Now after saying all that, I don't want to gloss over what James says. His point is that one's sins may very well be an issue. The apostle Paul's first letter to the Corinthians, chapter 11, describes how some became sick and even died from their sins(1Cor. 11:30). In Acts chapter 5, it is recorded that Ananias and Sapphira died because of their sins . . .

This is serious stuff folks. . . We must not take our sin lightly. Sometimes in my prayers, I find myself negotiating with God--reminding Him that there are worse sins than what I am committing. But this is a poor approach to dealing with sin.

What we should be doing, James tells us, is "confess(ing) our sins to one another . . . so that (we) may be healed"(5:16).

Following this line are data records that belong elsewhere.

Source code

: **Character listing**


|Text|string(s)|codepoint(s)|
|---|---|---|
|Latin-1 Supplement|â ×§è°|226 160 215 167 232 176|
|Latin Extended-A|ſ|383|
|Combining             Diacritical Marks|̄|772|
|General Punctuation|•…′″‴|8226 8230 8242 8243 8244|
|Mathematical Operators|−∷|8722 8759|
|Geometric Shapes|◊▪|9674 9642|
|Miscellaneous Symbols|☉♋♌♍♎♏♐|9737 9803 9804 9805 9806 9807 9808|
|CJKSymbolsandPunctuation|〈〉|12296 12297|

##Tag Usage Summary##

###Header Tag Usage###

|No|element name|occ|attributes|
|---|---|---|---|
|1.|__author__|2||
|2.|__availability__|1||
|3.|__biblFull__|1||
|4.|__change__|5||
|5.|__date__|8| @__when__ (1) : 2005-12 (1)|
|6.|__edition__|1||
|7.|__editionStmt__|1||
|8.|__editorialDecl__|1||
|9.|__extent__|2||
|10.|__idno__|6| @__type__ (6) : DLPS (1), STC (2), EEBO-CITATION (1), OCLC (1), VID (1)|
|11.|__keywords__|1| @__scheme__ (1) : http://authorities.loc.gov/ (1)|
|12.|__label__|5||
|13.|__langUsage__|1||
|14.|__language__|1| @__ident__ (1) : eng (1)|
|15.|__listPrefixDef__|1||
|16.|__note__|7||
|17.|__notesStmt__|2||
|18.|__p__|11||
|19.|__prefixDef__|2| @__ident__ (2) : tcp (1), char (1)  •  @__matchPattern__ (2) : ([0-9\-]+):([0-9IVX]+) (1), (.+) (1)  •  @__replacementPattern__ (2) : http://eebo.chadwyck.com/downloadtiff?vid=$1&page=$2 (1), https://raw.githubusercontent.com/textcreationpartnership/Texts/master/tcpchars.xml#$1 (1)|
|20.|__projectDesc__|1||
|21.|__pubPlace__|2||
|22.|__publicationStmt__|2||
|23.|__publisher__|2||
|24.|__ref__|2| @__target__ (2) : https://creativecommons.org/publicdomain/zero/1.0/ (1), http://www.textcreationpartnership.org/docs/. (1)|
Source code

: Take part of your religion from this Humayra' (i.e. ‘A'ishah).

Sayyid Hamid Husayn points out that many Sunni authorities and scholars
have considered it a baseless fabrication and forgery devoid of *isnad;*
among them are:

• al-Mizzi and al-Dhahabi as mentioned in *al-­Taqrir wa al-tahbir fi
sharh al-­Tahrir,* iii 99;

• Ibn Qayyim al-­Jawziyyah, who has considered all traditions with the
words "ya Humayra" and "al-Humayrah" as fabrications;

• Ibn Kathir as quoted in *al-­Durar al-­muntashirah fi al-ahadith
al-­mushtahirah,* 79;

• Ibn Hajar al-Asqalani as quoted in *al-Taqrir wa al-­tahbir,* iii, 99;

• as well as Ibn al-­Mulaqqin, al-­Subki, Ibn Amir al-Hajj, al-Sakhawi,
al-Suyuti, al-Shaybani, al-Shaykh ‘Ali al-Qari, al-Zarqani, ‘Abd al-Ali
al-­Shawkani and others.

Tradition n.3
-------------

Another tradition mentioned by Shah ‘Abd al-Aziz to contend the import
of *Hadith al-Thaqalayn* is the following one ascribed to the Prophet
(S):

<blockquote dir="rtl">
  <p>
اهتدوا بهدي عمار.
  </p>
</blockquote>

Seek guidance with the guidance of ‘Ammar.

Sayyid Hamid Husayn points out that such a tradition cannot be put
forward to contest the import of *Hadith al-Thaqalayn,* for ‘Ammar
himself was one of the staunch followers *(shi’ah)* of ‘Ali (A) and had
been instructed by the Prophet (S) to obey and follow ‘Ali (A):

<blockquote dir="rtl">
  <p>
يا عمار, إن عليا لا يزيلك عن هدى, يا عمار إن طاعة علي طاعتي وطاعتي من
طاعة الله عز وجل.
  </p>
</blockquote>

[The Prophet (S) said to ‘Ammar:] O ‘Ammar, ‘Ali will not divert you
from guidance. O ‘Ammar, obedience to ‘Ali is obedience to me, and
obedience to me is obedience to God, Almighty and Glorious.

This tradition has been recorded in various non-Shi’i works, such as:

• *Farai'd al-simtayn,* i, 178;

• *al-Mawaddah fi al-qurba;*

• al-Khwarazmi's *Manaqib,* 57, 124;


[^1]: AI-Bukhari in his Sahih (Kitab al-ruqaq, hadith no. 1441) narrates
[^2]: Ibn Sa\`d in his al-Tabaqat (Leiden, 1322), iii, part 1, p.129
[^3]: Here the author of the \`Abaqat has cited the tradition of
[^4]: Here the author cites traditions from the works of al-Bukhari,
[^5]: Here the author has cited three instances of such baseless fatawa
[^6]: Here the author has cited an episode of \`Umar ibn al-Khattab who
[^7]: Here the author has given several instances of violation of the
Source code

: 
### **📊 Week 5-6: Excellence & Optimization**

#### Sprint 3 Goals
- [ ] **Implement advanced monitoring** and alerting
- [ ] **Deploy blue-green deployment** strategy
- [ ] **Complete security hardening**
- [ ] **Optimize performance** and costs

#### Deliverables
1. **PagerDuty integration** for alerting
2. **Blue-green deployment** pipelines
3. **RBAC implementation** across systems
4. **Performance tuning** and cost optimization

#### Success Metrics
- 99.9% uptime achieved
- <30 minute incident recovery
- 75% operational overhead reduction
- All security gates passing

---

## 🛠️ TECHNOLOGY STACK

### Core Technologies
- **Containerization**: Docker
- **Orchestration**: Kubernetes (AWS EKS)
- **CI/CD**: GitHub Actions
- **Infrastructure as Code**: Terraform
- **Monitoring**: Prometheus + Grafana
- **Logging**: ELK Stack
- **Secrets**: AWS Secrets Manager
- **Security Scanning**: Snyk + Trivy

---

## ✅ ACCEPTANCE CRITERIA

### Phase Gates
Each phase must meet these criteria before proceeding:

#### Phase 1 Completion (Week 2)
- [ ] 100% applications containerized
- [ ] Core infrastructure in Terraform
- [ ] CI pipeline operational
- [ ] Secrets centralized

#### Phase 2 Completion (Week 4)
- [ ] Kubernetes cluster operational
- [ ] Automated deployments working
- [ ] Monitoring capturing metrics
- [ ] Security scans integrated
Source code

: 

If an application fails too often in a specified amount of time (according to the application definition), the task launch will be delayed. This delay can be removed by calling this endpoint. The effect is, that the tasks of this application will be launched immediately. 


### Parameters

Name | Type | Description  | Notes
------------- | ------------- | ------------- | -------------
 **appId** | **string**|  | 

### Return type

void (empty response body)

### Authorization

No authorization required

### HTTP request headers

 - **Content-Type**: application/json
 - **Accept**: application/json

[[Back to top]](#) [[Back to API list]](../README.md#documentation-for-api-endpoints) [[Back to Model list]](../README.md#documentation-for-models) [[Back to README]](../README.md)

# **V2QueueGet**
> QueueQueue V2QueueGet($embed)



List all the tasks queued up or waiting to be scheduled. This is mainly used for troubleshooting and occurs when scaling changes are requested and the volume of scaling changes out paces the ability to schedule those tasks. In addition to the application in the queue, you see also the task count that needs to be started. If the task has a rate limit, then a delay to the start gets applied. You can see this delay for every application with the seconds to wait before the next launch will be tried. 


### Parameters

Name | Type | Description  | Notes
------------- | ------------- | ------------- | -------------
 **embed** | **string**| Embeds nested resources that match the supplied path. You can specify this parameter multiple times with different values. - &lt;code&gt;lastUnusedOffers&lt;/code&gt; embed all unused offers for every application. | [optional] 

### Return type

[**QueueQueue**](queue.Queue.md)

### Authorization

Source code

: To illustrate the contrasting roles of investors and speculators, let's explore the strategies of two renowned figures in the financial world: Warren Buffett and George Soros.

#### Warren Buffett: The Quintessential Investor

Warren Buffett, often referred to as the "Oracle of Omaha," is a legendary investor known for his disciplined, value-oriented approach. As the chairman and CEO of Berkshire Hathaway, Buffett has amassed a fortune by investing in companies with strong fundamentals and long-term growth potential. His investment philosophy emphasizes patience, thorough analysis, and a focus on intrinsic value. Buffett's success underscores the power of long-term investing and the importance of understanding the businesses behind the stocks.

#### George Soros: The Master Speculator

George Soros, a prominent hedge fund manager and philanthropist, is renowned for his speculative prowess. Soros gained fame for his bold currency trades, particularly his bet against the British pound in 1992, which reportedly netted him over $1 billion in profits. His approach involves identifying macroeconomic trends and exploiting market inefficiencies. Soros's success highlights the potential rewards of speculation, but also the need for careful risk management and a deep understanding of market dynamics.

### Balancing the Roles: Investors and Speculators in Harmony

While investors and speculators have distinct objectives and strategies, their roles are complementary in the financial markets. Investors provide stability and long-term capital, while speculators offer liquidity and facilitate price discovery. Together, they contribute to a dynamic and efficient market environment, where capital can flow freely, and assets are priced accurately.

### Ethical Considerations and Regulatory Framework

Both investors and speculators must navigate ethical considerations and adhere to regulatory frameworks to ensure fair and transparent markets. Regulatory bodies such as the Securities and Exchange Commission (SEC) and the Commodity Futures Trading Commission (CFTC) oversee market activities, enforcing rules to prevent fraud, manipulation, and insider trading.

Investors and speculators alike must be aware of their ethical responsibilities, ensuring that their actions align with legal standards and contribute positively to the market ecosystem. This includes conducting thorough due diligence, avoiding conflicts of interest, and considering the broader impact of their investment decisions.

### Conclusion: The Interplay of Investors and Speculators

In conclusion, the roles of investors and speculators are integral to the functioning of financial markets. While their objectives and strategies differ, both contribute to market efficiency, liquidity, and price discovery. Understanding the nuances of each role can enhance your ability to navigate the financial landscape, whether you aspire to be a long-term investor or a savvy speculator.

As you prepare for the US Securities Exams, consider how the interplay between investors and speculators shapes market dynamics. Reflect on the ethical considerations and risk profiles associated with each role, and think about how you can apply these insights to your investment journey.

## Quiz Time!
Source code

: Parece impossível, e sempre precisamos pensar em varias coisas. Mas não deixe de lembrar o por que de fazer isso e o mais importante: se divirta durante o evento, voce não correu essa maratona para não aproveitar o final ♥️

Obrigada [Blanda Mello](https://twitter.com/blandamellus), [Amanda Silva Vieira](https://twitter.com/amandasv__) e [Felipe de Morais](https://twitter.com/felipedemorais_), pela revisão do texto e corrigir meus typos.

This is the difficult part. The fact that we sin embarrasses us. We all want to grit our teeth and determine to sin no more, but this seldom happens. We can't do it on our own--that is why we are the Church--we need one another's support, we need one another's prayers to overcome sin.

Overcoming sin is an important issue here. Not so much from any direct connection to the illness, but most certainly sin is always connected to OUR PRAYERS.

Sin is a communication barrier between us and God. Therefore, if "faith" in God is required of us, sin becomes a central issue. For James says, "The effective prayer of a righteous man can accomplish much"(5:16). "Righteous" here doesn't mean perfect, it means right in the eyes of God--it means no barriers are up.

Yes, there is a sense where Christians are declared righteous once and for all in the eyes of God, yet there is another sense where we bob in and out of righteousness according to our present state of sin. For this reason I've developed a routine for Sunday morning--from the minute I hit the shower at 7:30 until the first person arrives at St. Andrew's at around 8:30, I'm praying . And I'm not just praying for anything--I'm praying for FORGIVENESS for all my sins. I'm petitioning for God's mercy, that He would wash me clean--for unless I'm washed clean my prayers and my sermon will lack the presence of God. And if my prayers lack the presence of God they're going to lack effectiveness.

So James leaves us with the exhortation to "pray". This is no simplistic exhortation--prayer is powerful. Prayer changes things. Yes, the Lord's will is what will prevail in the end, but the Lord often chooses to accomplish His will through prayer. Let me say that again: the Lord often chooses to accomplish His will through prayer.

Perhaps I should let James have the final word: "The effective prayer of a righteous man can accomplish much". Amen.